* [PROBLEM TO WORK ON]:
Gather every line below that contains the string "many", and copy each one. Case counts.

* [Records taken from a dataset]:
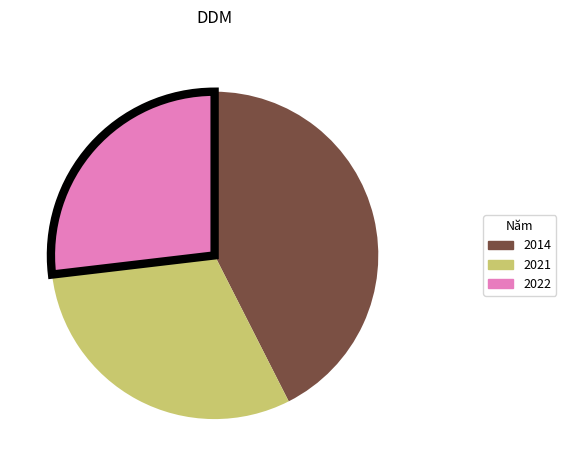

What is the ratio of the value at 2022 to the value at 2014?

0.6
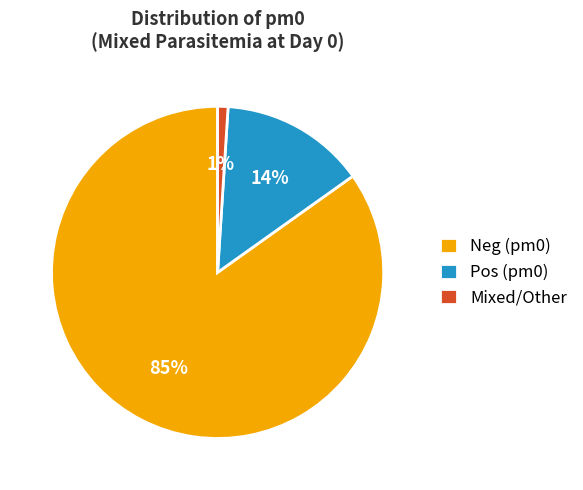

Which category has the biggest portion of the pie?

Neg (pm0)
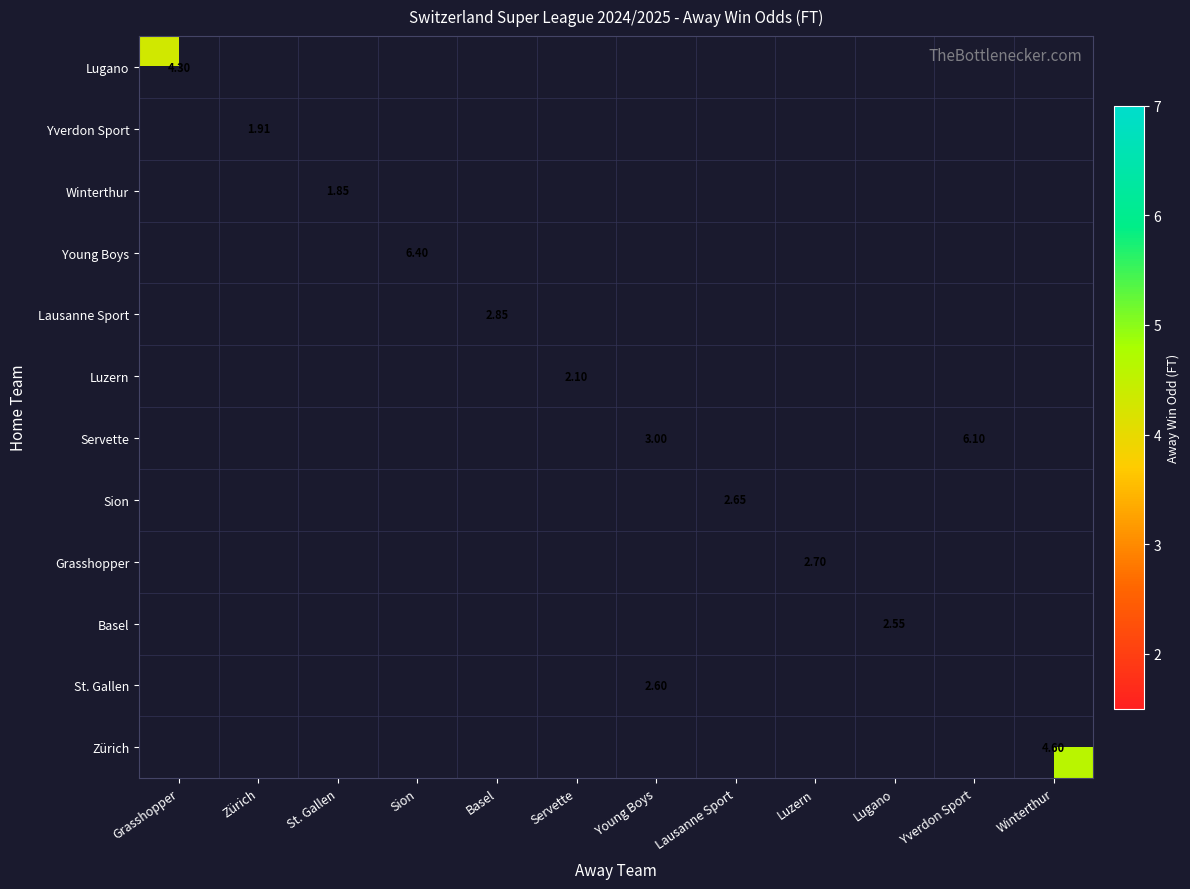

How many categories are shown in the chart?

12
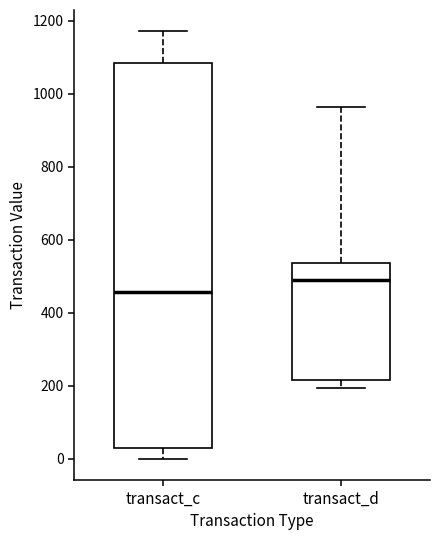

Reading left to right, transcribe this box plot: for each box, give where its median line is, the range the box spans, and where its two whiskers end, as read against the y-axis. The values are not printed on the chart, so give them approximately, as read against the axis.

transact_c: median 460, box 20 to 1080, whiskers 0 to 1180
transact_d: median 480, box 220 to 540, whiskers 200 to 960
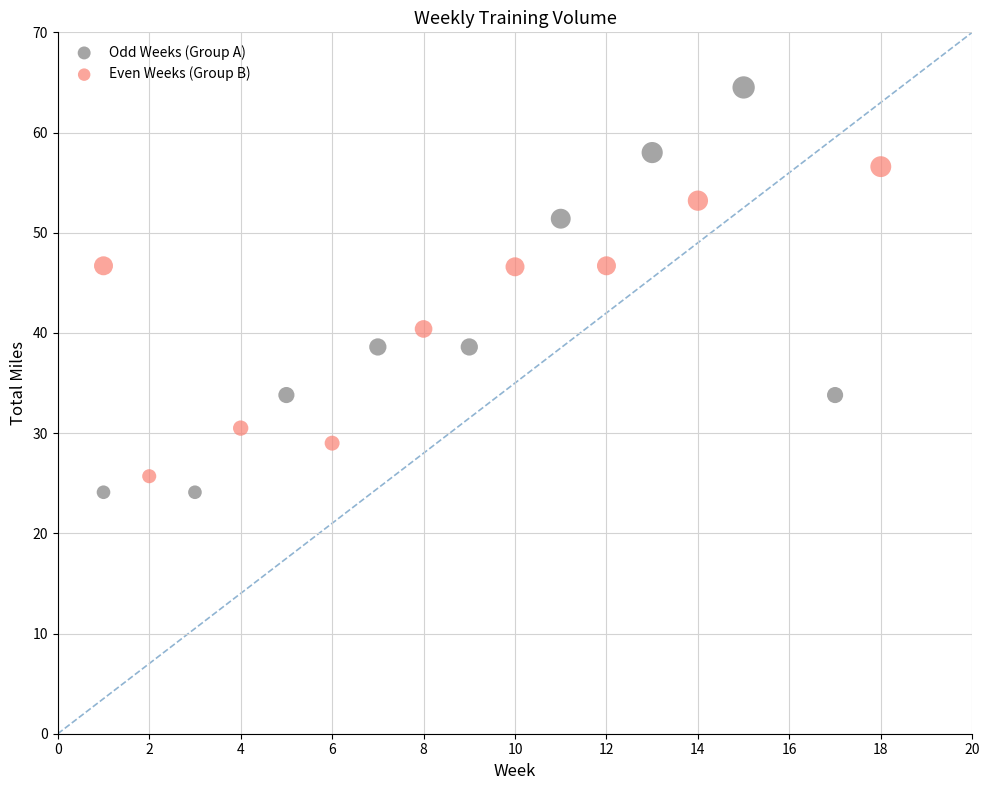

Which series has the widest spread of Y values?

Odd Weeks (Group A)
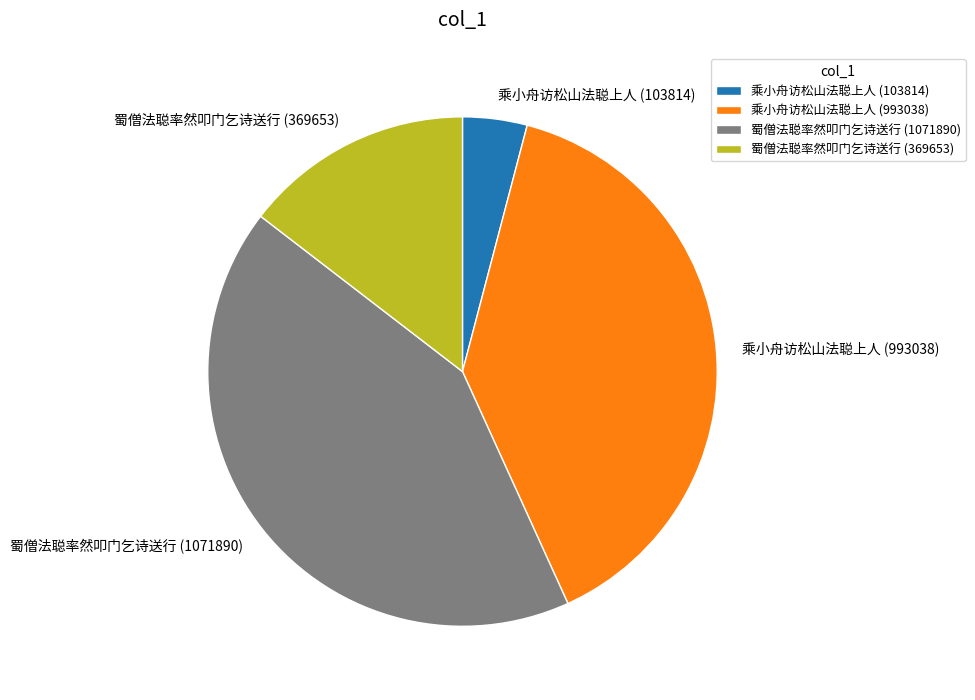

How many slices are in this pie chart?

4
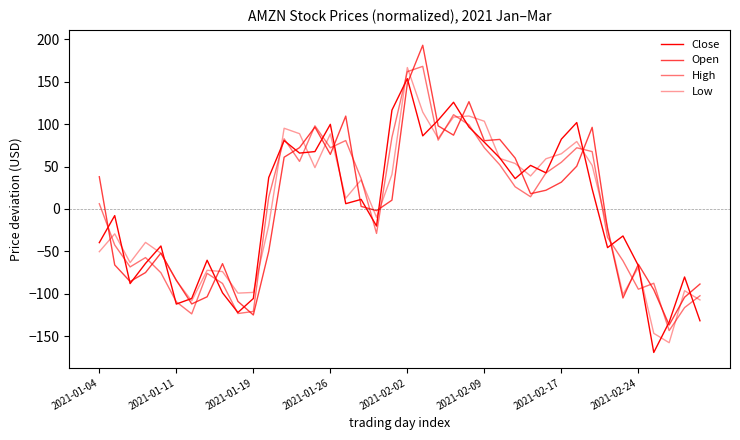

Is this an area chart (filled region under the line)?

No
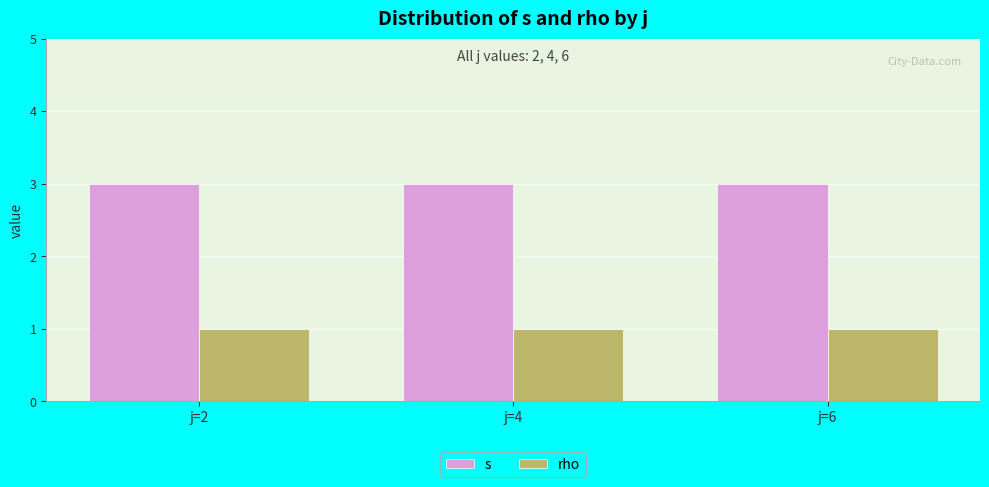

How many groups of bars are there?

3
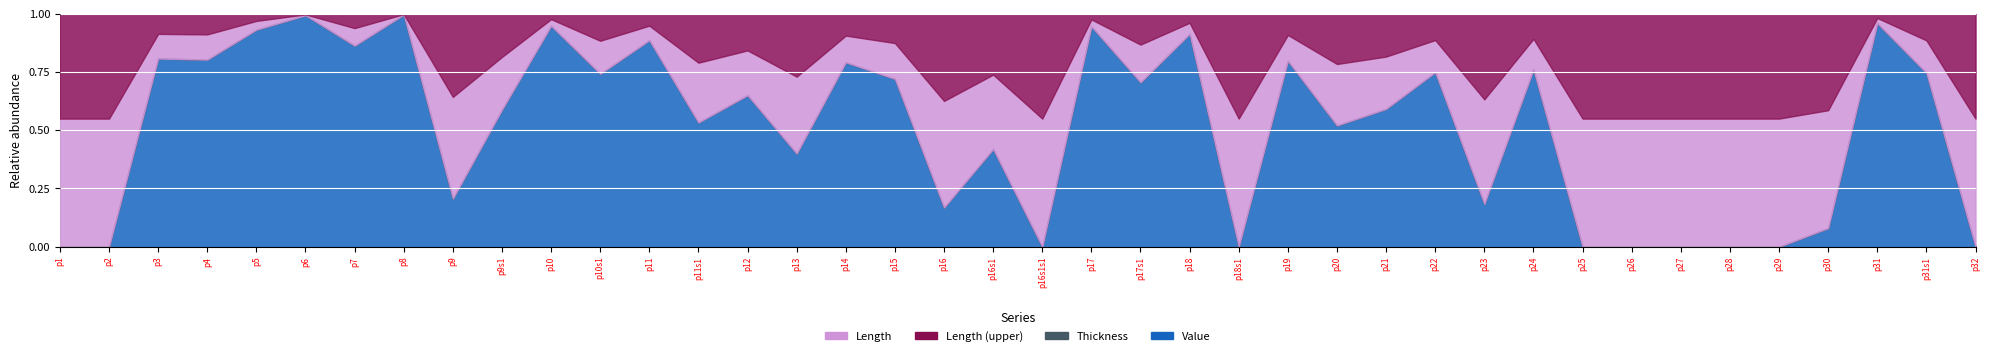

At which category is the sum across all series the highest?

p8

* [ANSWER BELOW]:
How many categories are shown in the chart?
How many slices are in this pie chart?
How many groups of bars are there?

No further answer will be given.